The IMPS facilitates customers’ use of mobile instruments as a channel for accessing their bank accounts and pushing high-volume interbank fund transfers in a secure manner with immediate confirmation features. This facility is provided by NPCI through its existing NFS switch. Mobile payments may broadly be classified as “contactless” (also known as “proximity”) or “remote” payments. For mobile “contactless payments,” the payer and payee (and equipment) are in the same location and communicate directly using contactless radio technologies such as near-field communications (NFC), QR Codes, Bluetooth, or infrared.
For mobile “remote payments,” the transaction is conducted over a telecommunication network such as GSM or the internet and can be made independent of the payee’s location and/or his/her equipment, thus creating ease, convenience, and trust for end-customers (payers, consumers, beneficiaries, and merchants). This concept is hereby regarded as critical for the further development of mobile payments.
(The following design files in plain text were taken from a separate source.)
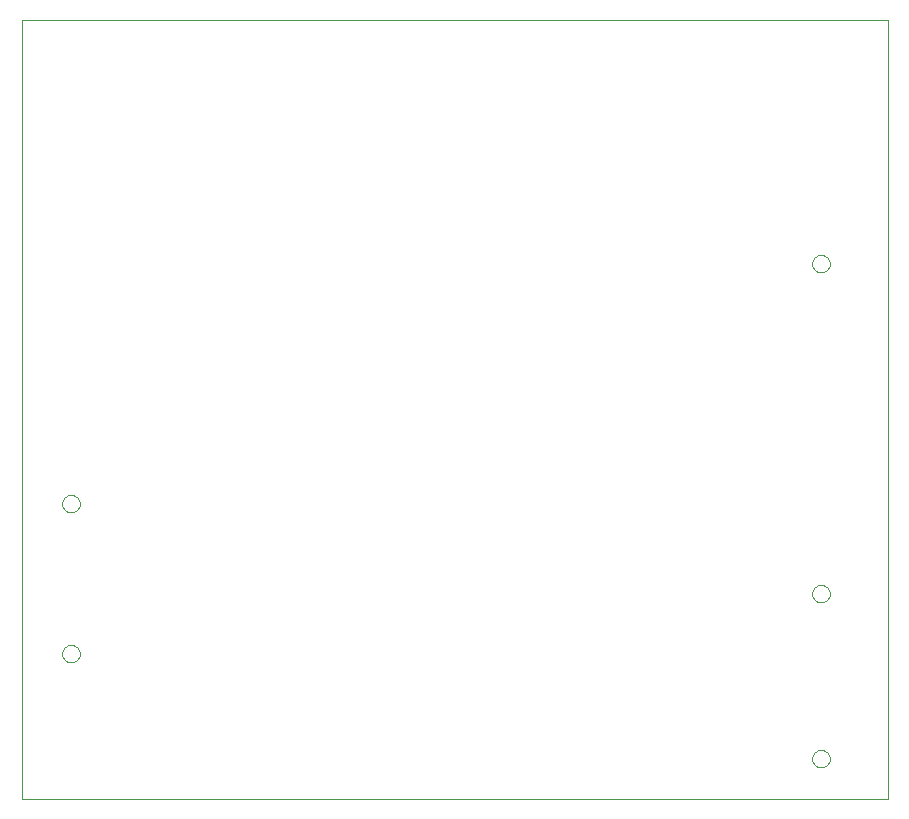
<source format=gm1>
G75*
%MOIN*%
%OFA0B0*%
%FSLAX24Y24*%
%IPPOS*%
%LPD*%
%AMOC8*
5,1,8,0,0,1.08239X$1,22.5*
%
%ADD10C,0.0000*%
D10*
X000180Y000816D02*
X000180Y026812D01*
X029050Y026812D01*
X029050Y000816D01*
X000180Y000816D01*
X001529Y005678D02*
X001531Y005712D01*
X001537Y005746D01*
X001547Y005779D01*
X001560Y005810D01*
X001578Y005840D01*
X001598Y005868D01*
X001622Y005893D01*
X001648Y005915D01*
X001676Y005933D01*
X001707Y005949D01*
X001739Y005961D01*
X001773Y005969D01*
X001807Y005973D01*
X001841Y005973D01*
X001875Y005969D01*
X001909Y005961D01*
X001941Y005949D01*
X001971Y005933D01*
X002000Y005915D01*
X002026Y005893D01*
X002050Y005868D01*
X002070Y005840D01*
X002088Y005810D01*
X002101Y005779D01*
X002111Y005746D01*
X002117Y005712D01*
X002119Y005678D01*
X002117Y005644D01*
X002111Y005610D01*
X002101Y005577D01*
X002088Y005546D01*
X002070Y005516D01*
X002050Y005488D01*
X002026Y005463D01*
X002000Y005441D01*
X001972Y005423D01*
X001941Y005407D01*
X001909Y005395D01*
X001875Y005387D01*
X001841Y005383D01*
X001807Y005383D01*
X001773Y005387D01*
X001739Y005395D01*
X001707Y005407D01*
X001676Y005423D01*
X001648Y005441D01*
X001622Y005463D01*
X001598Y005488D01*
X001578Y005516D01*
X001560Y005546D01*
X001547Y005577D01*
X001537Y005610D01*
X001531Y005644D01*
X001529Y005678D01*
X001529Y010678D02*
X001531Y010712D01*
X001537Y010746D01*
X001547Y010779D01*
X001560Y010810D01*
X001578Y010840D01*
X001598Y010868D01*
X001622Y010893D01*
X001648Y010915D01*
X001676Y010933D01*
X001707Y010949D01*
X001739Y010961D01*
X001773Y010969D01*
X001807Y010973D01*
X001841Y010973D01*
X001875Y010969D01*
X001909Y010961D01*
X001941Y010949D01*
X001971Y010933D01*
X002000Y010915D01*
X002026Y010893D01*
X002050Y010868D01*
X002070Y010840D01*
X002088Y010810D01*
X002101Y010779D01*
X002111Y010746D01*
X002117Y010712D01*
X002119Y010678D01*
X002117Y010644D01*
X002111Y010610D01*
X002101Y010577D01*
X002088Y010546D01*
X002070Y010516D01*
X002050Y010488D01*
X002026Y010463D01*
X002000Y010441D01*
X001972Y010423D01*
X001941Y010407D01*
X001909Y010395D01*
X001875Y010387D01*
X001841Y010383D01*
X001807Y010383D01*
X001773Y010387D01*
X001739Y010395D01*
X001707Y010407D01*
X001676Y010423D01*
X001648Y010441D01*
X001622Y010463D01*
X001598Y010488D01*
X001578Y010516D01*
X001560Y010546D01*
X001547Y010577D01*
X001537Y010610D01*
X001531Y010644D01*
X001529Y010678D01*
X026529Y007678D02*
X026531Y007712D01*
X026537Y007746D01*
X026547Y007779D01*
X026560Y007810D01*
X026578Y007840D01*
X026598Y007868D01*
X026622Y007893D01*
X026648Y007915D01*
X026676Y007933D01*
X026707Y007949D01*
X026739Y007961D01*
X026773Y007969D01*
X026807Y007973D01*
X026841Y007973D01*
X026875Y007969D01*
X026909Y007961D01*
X026941Y007949D01*
X026971Y007933D01*
X027000Y007915D01*
X027026Y007893D01*
X027050Y007868D01*
X027070Y007840D01*
X027088Y007810D01*
X027101Y007779D01*
X027111Y007746D01*
X027117Y007712D01*
X027119Y007678D01*
X027117Y007644D01*
X027111Y007610D01*
X027101Y007577D01*
X027088Y007546D01*
X027070Y007516D01*
X027050Y007488D01*
X027026Y007463D01*
X027000Y007441D01*
X026972Y007423D01*
X026941Y007407D01*
X026909Y007395D01*
X026875Y007387D01*
X026841Y007383D01*
X026807Y007383D01*
X026773Y007387D01*
X026739Y007395D01*
X026707Y007407D01*
X026676Y007423D01*
X026648Y007441D01*
X026622Y007463D01*
X026598Y007488D01*
X026578Y007516D01*
X026560Y007546D01*
X026547Y007577D01*
X026537Y007610D01*
X026531Y007644D01*
X026529Y007678D01*
X026529Y002178D02*
X026531Y002212D01*
X026537Y002246D01*
X026547Y002279D01*
X026560Y002310D01*
X026578Y002340D01*
X026598Y002368D01*
X026622Y002393D01*
X026648Y002415D01*
X026676Y002433D01*
X026707Y002449D01*
X026739Y002461D01*
X026773Y002469D01*
X026807Y002473D01*
X026841Y002473D01*
X026875Y002469D01*
X026909Y002461D01*
X026941Y002449D01*
X026971Y002433D01*
X027000Y002415D01*
X027026Y002393D01*
X027050Y002368D01*
X027070Y002340D01*
X027088Y002310D01*
X027101Y002279D01*
X027111Y002246D01*
X027117Y002212D01*
X027119Y002178D01*
X027117Y002144D01*
X027111Y002110D01*
X027101Y002077D01*
X027088Y002046D01*
X027070Y002016D01*
X027050Y001988D01*
X027026Y001963D01*
X027000Y001941D01*
X026972Y001923D01*
X026941Y001907D01*
X026909Y001895D01*
X026875Y001887D01*
X026841Y001883D01*
X026807Y001883D01*
X026773Y001887D01*
X026739Y001895D01*
X026707Y001907D01*
X026676Y001923D01*
X026648Y001941D01*
X026622Y001963D01*
X026598Y001988D01*
X026578Y002016D01*
X026560Y002046D01*
X026547Y002077D01*
X026537Y002110D01*
X026531Y002144D01*
X026529Y002178D01*
X026529Y018678D02*
X026531Y018712D01*
X026537Y018746D01*
X026547Y018779D01*
X026560Y018810D01*
X026578Y018840D01*
X026598Y018868D01*
X026622Y018893D01*
X026648Y018915D01*
X026676Y018933D01*
X026707Y018949D01*
X026739Y018961D01*
X026773Y018969D01*
X026807Y018973D01*
X026841Y018973D01*
X026875Y018969D01*
X026909Y018961D01*
X026941Y018949D01*
X026971Y018933D01*
X027000Y018915D01*
X027026Y018893D01*
X027050Y018868D01*
X027070Y018840D01*
X027088Y018810D01*
X027101Y018779D01*
X027111Y018746D01*
X027117Y018712D01*
X027119Y018678D01*
X027117Y018644D01*
X027111Y018610D01*
X027101Y018577D01*
X027088Y018546D01*
X027070Y018516D01*
X027050Y018488D01*
X027026Y018463D01*
X027000Y018441D01*
X026972Y018423D01*
X026941Y018407D01*
X026909Y018395D01*
X026875Y018387D01*
X026841Y018383D01*
X026807Y018383D01*
X026773Y018387D01*
X026739Y018395D01*
X026707Y018407D01*
X026676Y018423D01*
X026648Y018441D01*
X026622Y018463D01*
X026598Y018488D01*
X026578Y018516D01*
X026560Y018546D01*
X026547Y018577D01*
X026537Y018610D01*
X026531Y018644D01*
X026529Y018678D01*
M02*

</source>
Point of sale terminals (POS), mobile POS, NFC POS, VCN POS, ATMs, and subscriber handsets are different payment instruments, which we will discuss in much greater detail in the next article.
Points to Note
Fortunately, the rest of the payment industry players who were not part of the initial painful experiments have the unique opportunity to learn and gamify the industry and experience. Growing pains and avoid making the same costly mistakes is the key to win. Making one mistake could make them miss the opportunity to convert an occasional customer into a regular, loyal customer.
Conclusion – Today’s consumer demand flawless mobile payments. Not delivering is harmful to brands, ideas, innovation, and the payment industry. Mobile-driven loyalty is critical for consumer adoption of mobile payments. Other payment industry players can learn from past mistakes and avoid losing loyal customers. Experts agree that mobile-driven loyalty will be critical in garnering consumer adoption of mobile payments through channels such as mobile apps, USSD, SMS, NFC, GPS, QR codes, etc.